▶ [Consigne]
Citez mot pour mot le passage du témoignage sur le 11 mars 2011 qui va de « Ce jour-là : le » à « incroyable est survenue. ».

▶ [Texte choisi]
··········

Voix de Fukushima Vol.8 Mme Yuko Hirohata

Minamisoma Odaka 8 ans après le 11 mars 2011 La situation ce jour-là et après

Yuko Hirohata, la déléguée du quai d’Odaka
7 septembre 2019

Introduction
Je vous remercie d’être venus m’écouter, une femme de ménage ordinaire. Si on me demande ce que je fais dans la vie, je répondrai que je suis une femme au foyer.

Rappelons-nous ce qui s’est passé ce jour-là.
Le 11mars ? Que faisiez-vous ce jour-là ?
Je travaillais à trois kilomètres et demi de la centrale nucléaire. Je travaillais comme d’habitude en tant qu’employée.

Ce jour-là : le 11 mars 2011
Il y a eu un tremblement de terre, je parlais a quelqu’un qui m’a dit : « ton téléphone portable sonne ». Il s’agissait d’une alerte d’urgence en cas de tremblement de terre.
Alors, une secousse sismique incroyable est survenue.
À la fin, en rasant le sol, nous sommes sortis avec calme. Tout le monde disait qu’il fallait se réfugier dans les abris d’urgence, mais à ce moment-là, j’ai pensé rentrer à Odaka tout de suite. Si je me dépêche, je pourrai rentrer en 20 minutes depuis Okuma-cho qui est à trois kilomètres et demi de la centrale nucléaire jusqu’à Odaka. C’était l’heure où mon fils qui à dix-sept ans devait rentrer à la maison.
Quand je me suis dirigée vers Odaka, les routes étaient toutes encombrees et on ne pouvait pas passer par la route de la mer. Puisque je n’avais pas d’autre moyen, j’ai décidé de passer par la route nationale. Quand j’ai roulé un peu, j’ai trouvé sur la route une faille d’environ trente centimètres. Je n’ai pas pu passer. Je n’avais plus qu’à rentrer par la route de la montagne.
Quand je suis arrivée près de chez moi et que j’ai regardé vers la mer, j’ai senti que quelque chose n’était pas normal. Mais je ne pensais pas que c’était un tsunami. J’ai continué à rouler quelques instants. Alors, le tsunami est arrivé. «Où est mon fils ?» ai-je pensé. J’avais peur que le tsunami n’ait détruit les pistes cyclables. Un employé du poste à essence m’a dit de ne pas continuer. Je me demandais où était mon fils. Je ne pensais qu’à cela.

··········

▶ [Données fournies]
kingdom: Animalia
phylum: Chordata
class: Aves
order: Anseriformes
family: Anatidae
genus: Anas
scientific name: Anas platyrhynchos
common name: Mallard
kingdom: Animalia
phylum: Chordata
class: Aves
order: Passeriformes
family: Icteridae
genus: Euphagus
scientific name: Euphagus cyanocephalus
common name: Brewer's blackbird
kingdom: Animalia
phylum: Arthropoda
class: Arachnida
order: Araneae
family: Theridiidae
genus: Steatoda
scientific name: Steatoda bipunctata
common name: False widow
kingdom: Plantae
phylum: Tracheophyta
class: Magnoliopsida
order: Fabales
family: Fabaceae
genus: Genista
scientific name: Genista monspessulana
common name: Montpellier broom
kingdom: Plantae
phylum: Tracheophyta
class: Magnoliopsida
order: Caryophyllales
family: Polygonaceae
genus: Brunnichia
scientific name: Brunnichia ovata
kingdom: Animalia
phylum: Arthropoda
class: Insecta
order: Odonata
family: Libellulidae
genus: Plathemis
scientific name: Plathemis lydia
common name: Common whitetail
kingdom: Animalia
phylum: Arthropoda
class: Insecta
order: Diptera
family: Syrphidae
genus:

··········

▶ [Tâche accomplie]
Ce jour-là : le 11 mars 2011
Il y a eu un tremblement de terre, je parlais a quelqu’un qui m’a dit : « ton téléphone portable sonne ». Il s’agissait d’une alerte d’urgence en cas de tremblement de terre.
Alors, une secousse sismique incroyable est survenue.